Although it’s possible that Thorp has never played video poker and almost certainly was not thinking of that game in particular when he addressed these writers, I found myself thinking about how Thorp’s comments applied to recreational video poker players.

There are “smart” recreational gamblers. These players know they are taking the worst of it but enjoy what they are doing and don’t mind paying for it. This is actually a rational way to act for some people. These players believe becoming skillful is too difficult, too time consuming, too boring, or too whatever. These players pay for their gambling excitement. Thorp wasn’t talking about this group of gamblers either because these players are not ignorant about their chances.

There is a large group of video poker players who simply do not believe that pay schedules matter very much and that strategy is mostly common sense. These people believe they will win if they’re lucky and lose if they’re unlucky.

These players often use systems to limit their losses. Some of them believe that if they refuse to lose more than $100 each time they go gambling — but their potential win is unlimited — that this, then, is a good money management system. Others use variations on the Martingale systems. These systems can usually book a small win, but the occasional big losses wipe out far more than those accumulated small wins.

Still others believe in changing machines if either the machine has just hit a jackpot or has been too stingy in paying out jackpots recently. Both reasons are equally fallacious.

These people are not necessarily stupid (although some are). They have their strategies for playing as they do. They just don’t have the knowledge to realize that their strategies are largely worthless. And they don’t understand that this lack of knowledge dooms them to being a long term loser.

A lot of these players defend their strategies and will argue with anybody who attempts to explain what modern experts believe is the correct way to think. In the days of Internet forums, everybody has the right to post what they believe.
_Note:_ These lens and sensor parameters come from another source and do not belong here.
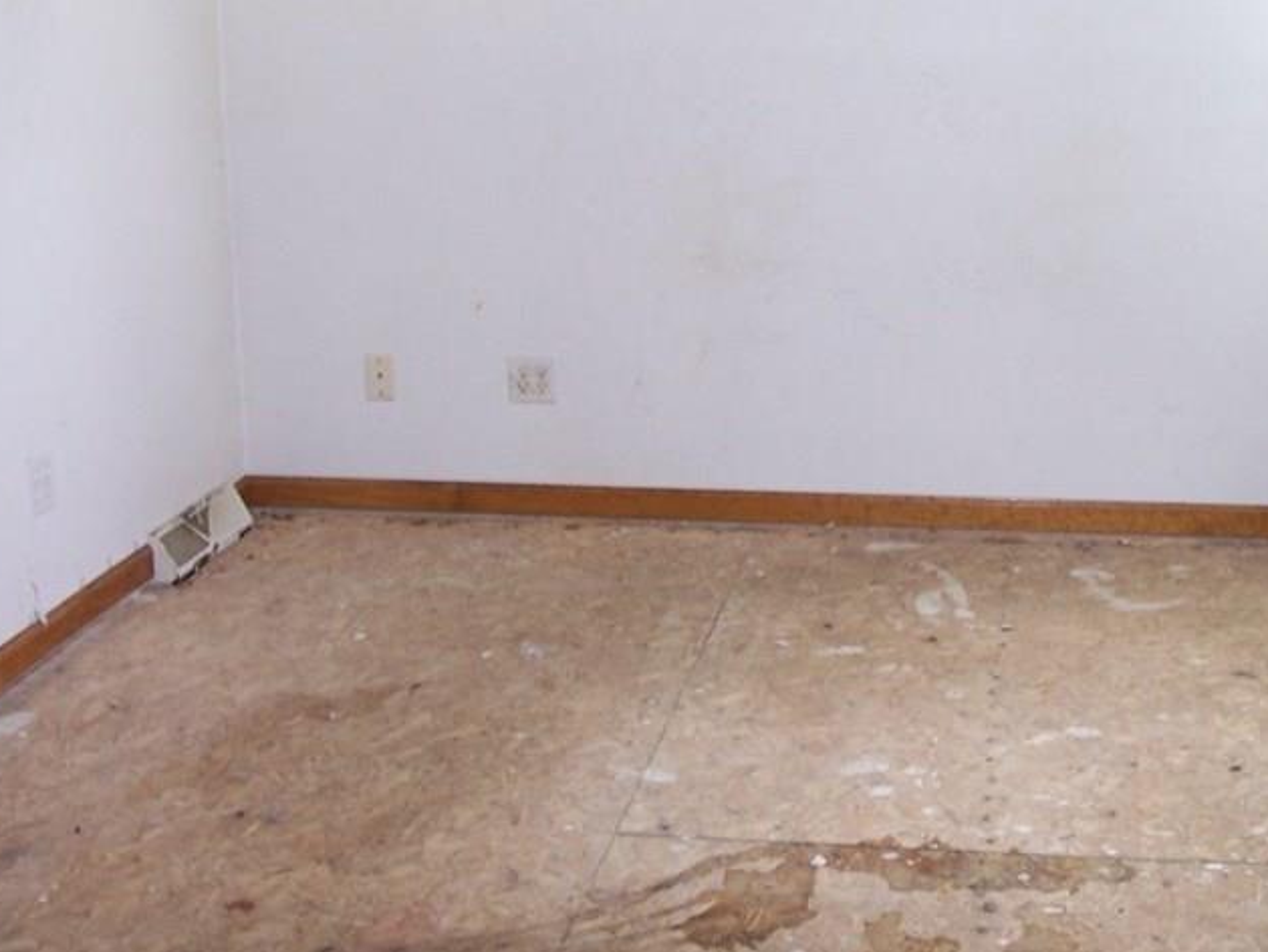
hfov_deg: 33.5
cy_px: 353
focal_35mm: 57
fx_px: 2088
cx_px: 841
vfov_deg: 25.6
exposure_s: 1/90
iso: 140
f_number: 2.8
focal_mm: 6
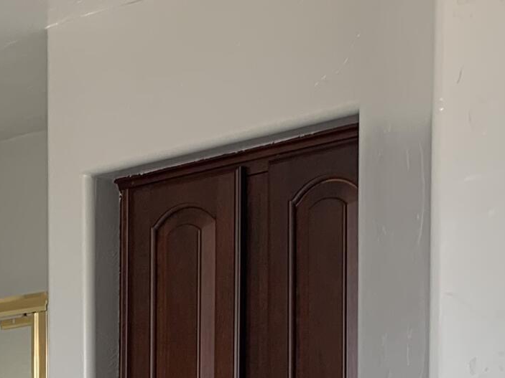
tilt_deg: -4.6
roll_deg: +1.6
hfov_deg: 15.9
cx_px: -309
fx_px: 1619
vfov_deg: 12.5
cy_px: 623
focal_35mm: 111
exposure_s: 1/120
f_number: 1.8
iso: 32
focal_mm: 4.25
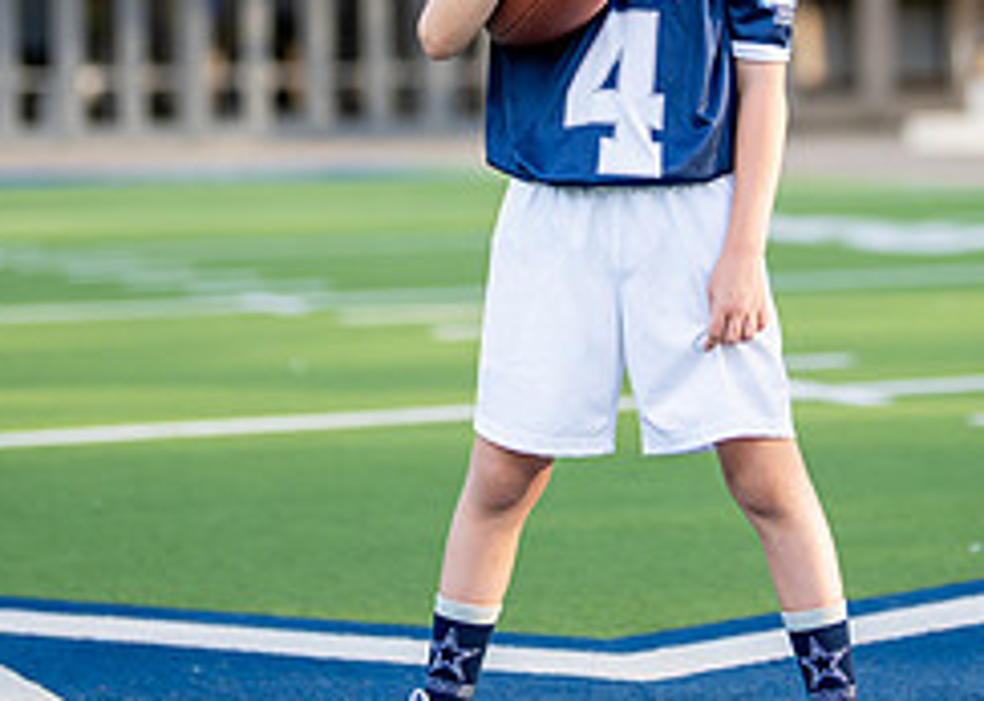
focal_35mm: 130
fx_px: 3629
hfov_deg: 15.4
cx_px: 647
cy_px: 28
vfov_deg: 10.9
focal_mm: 50
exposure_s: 1/1600
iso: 100
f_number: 1.2
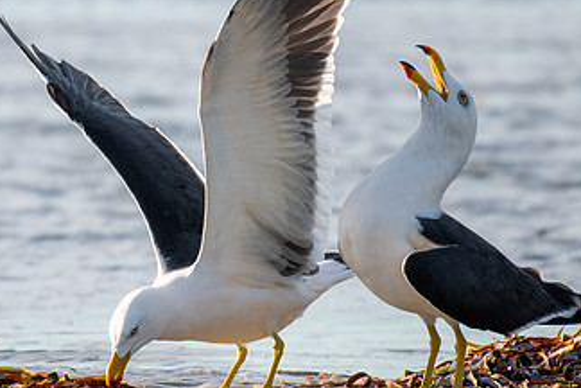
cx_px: 172
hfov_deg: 1.5
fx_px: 21560
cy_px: 218
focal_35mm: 1336
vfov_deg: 1.0
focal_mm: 500
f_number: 5.6
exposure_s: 1/1600
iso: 320
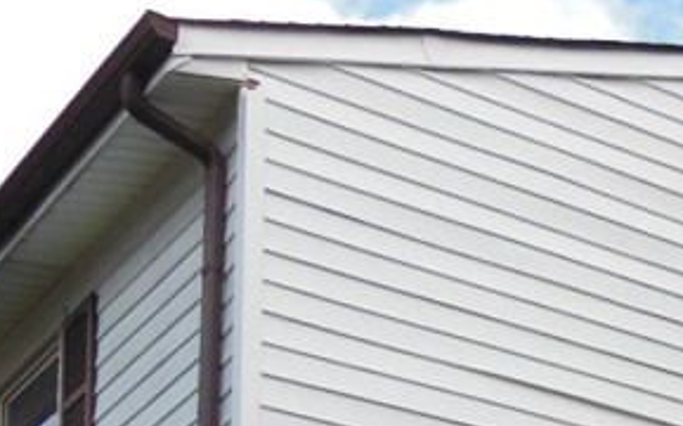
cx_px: 761
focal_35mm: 109
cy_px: 772
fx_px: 2027
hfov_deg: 18.4
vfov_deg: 11.2
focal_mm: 5.2
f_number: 3.7
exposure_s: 1/500
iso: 125
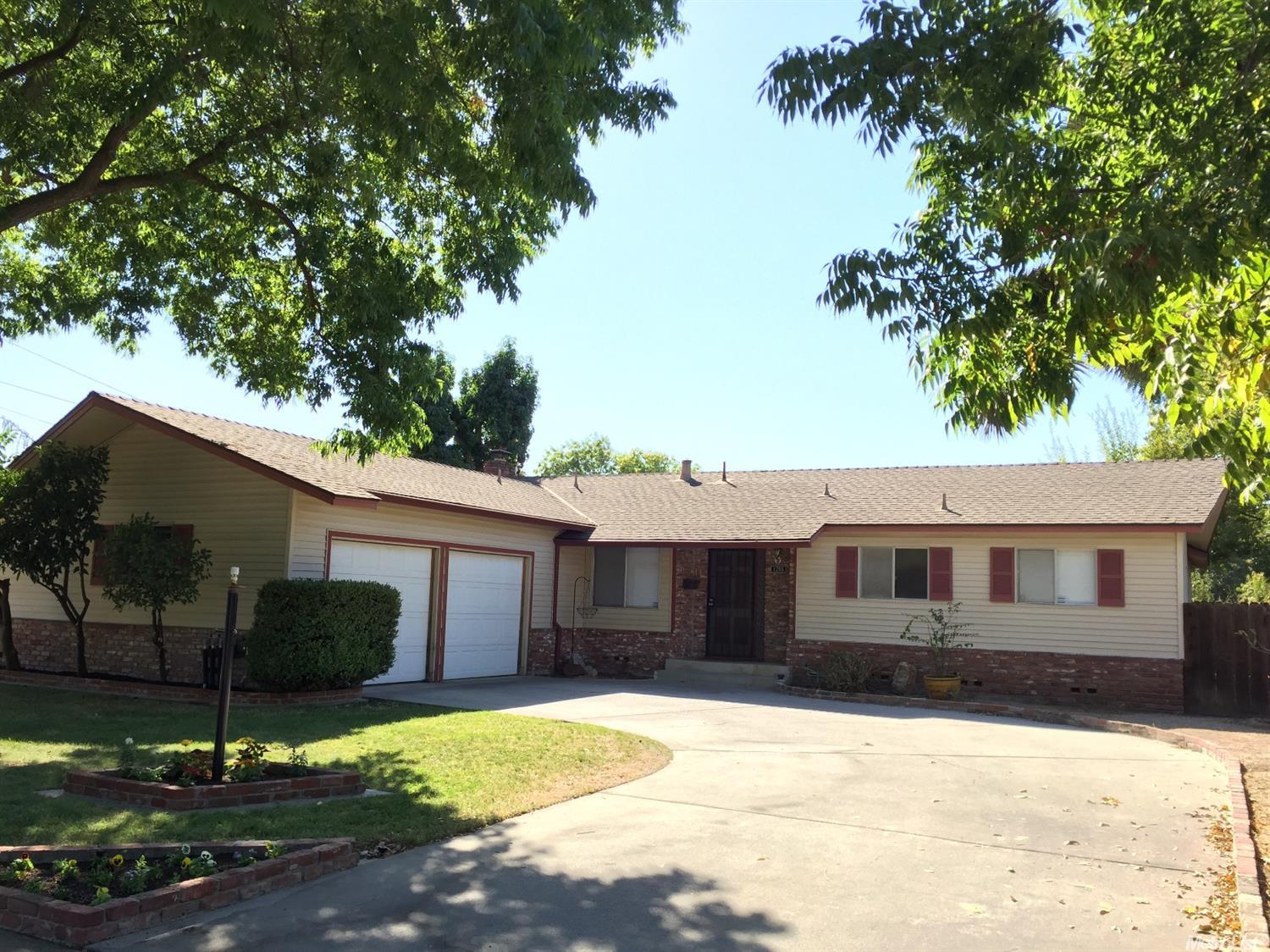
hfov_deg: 61.7
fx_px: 1064
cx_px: 635
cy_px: 476
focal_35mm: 29
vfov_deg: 48.2
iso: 32
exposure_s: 1/501
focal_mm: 4.15
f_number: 2.2
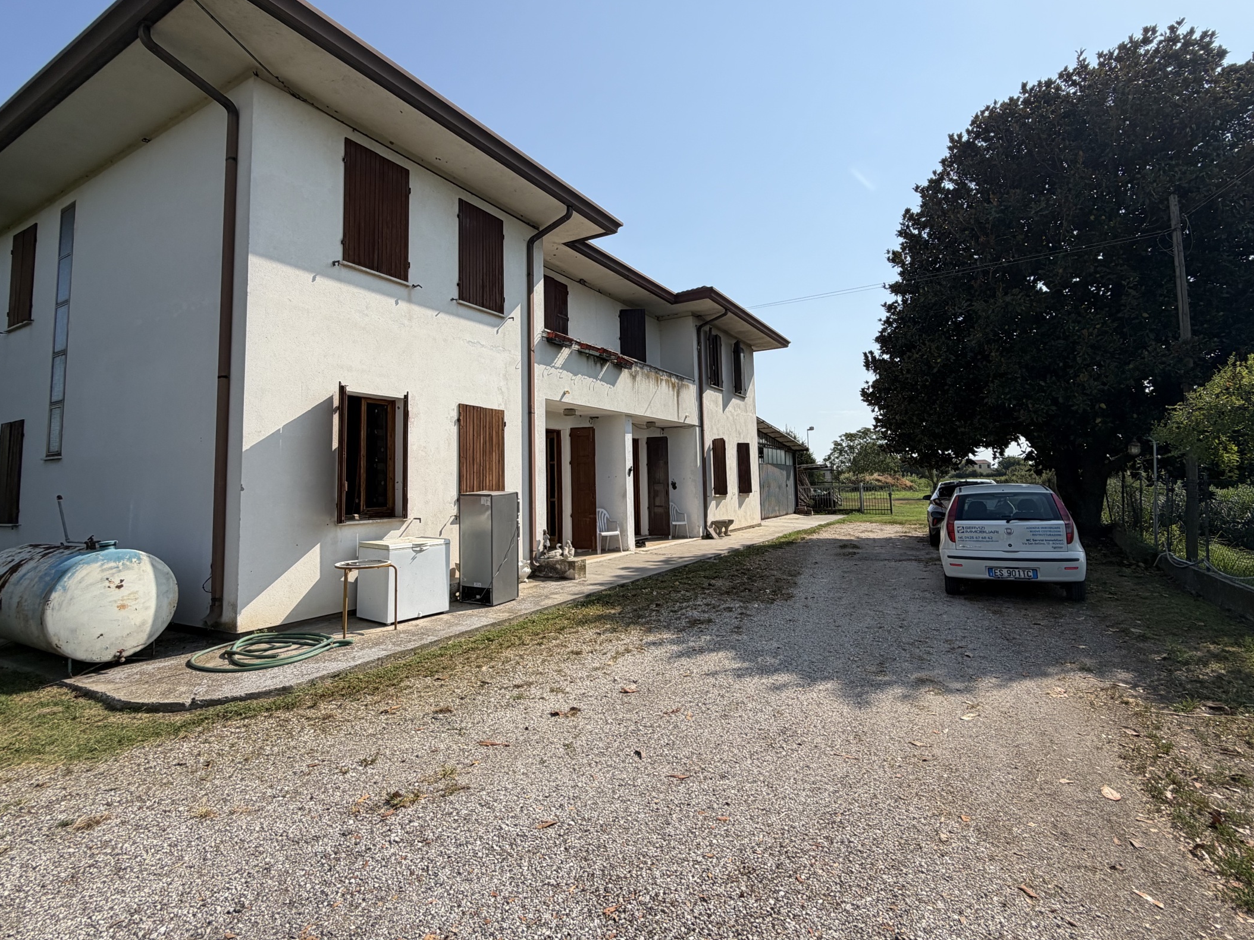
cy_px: 430
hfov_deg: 91.0
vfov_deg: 74.6
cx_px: 640
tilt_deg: +4.5
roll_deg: +2.1
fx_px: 616
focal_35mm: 17
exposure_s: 1/1167
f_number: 2.2
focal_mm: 2.22
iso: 20
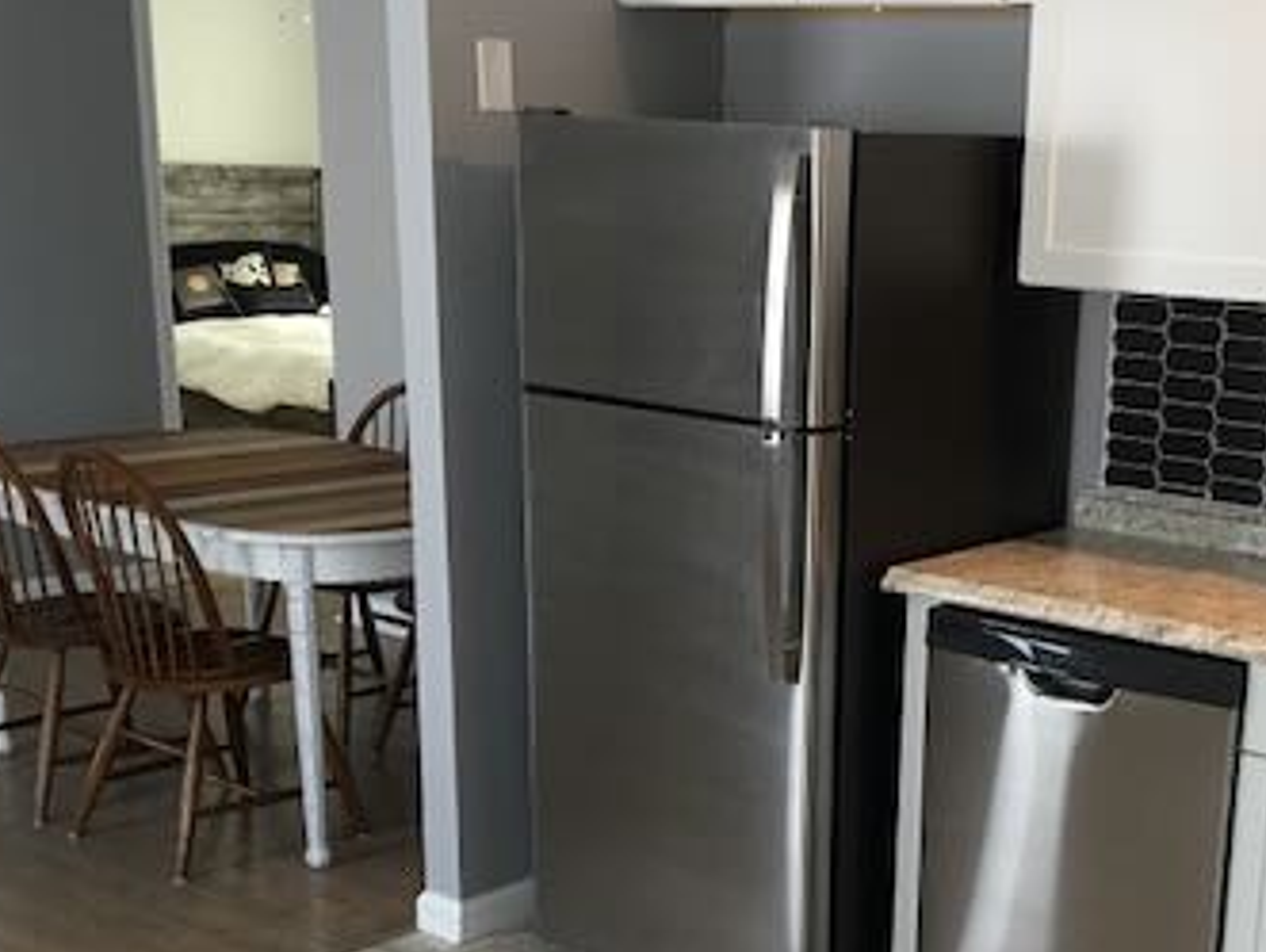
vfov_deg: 25.4
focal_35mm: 56
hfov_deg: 33.7
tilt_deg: -18.5
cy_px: 837
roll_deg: -2.5
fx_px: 2050
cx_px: 922
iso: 50
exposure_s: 1/15
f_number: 2.2
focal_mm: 4.15
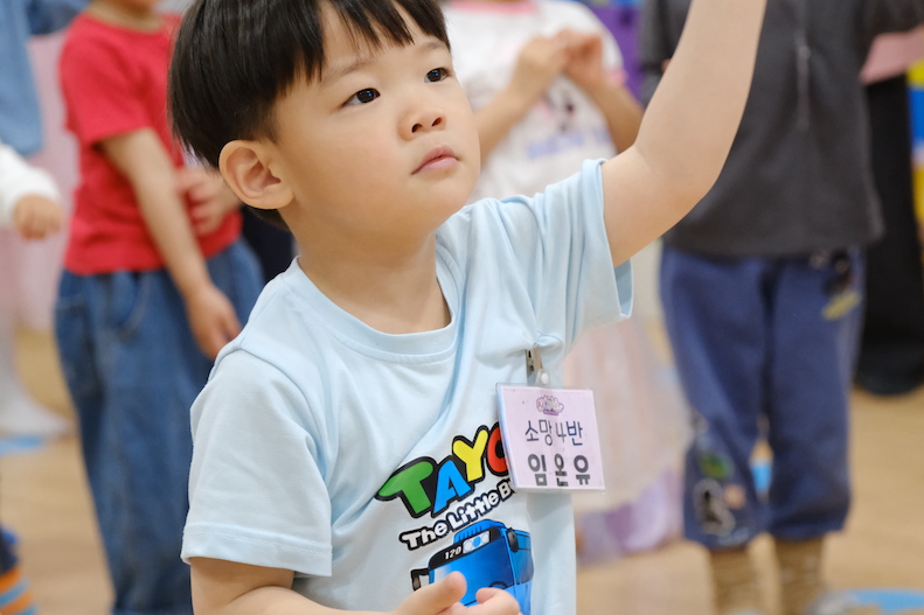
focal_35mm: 136
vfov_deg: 10.1
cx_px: 446
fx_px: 3490
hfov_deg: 15.1
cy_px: 309
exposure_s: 1/125
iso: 3200
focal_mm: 70
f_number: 4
If you’re just beginning, you don’t know who is knowledgeable and who isn’t.

Gambling’s tax on ignorance is quite high. It is especially high for those who don’t believe it exists or think that they are immune to it. Most people who know they aren’t knowledgeable play for small stakes relative to their total wealth. To lose a lot, somebody either really has to think that their system works or that they really know the right way to do it. And when the ignorant bet big, the results almost always involve getting into a financial hole that keeps getting bigger and bigger over time.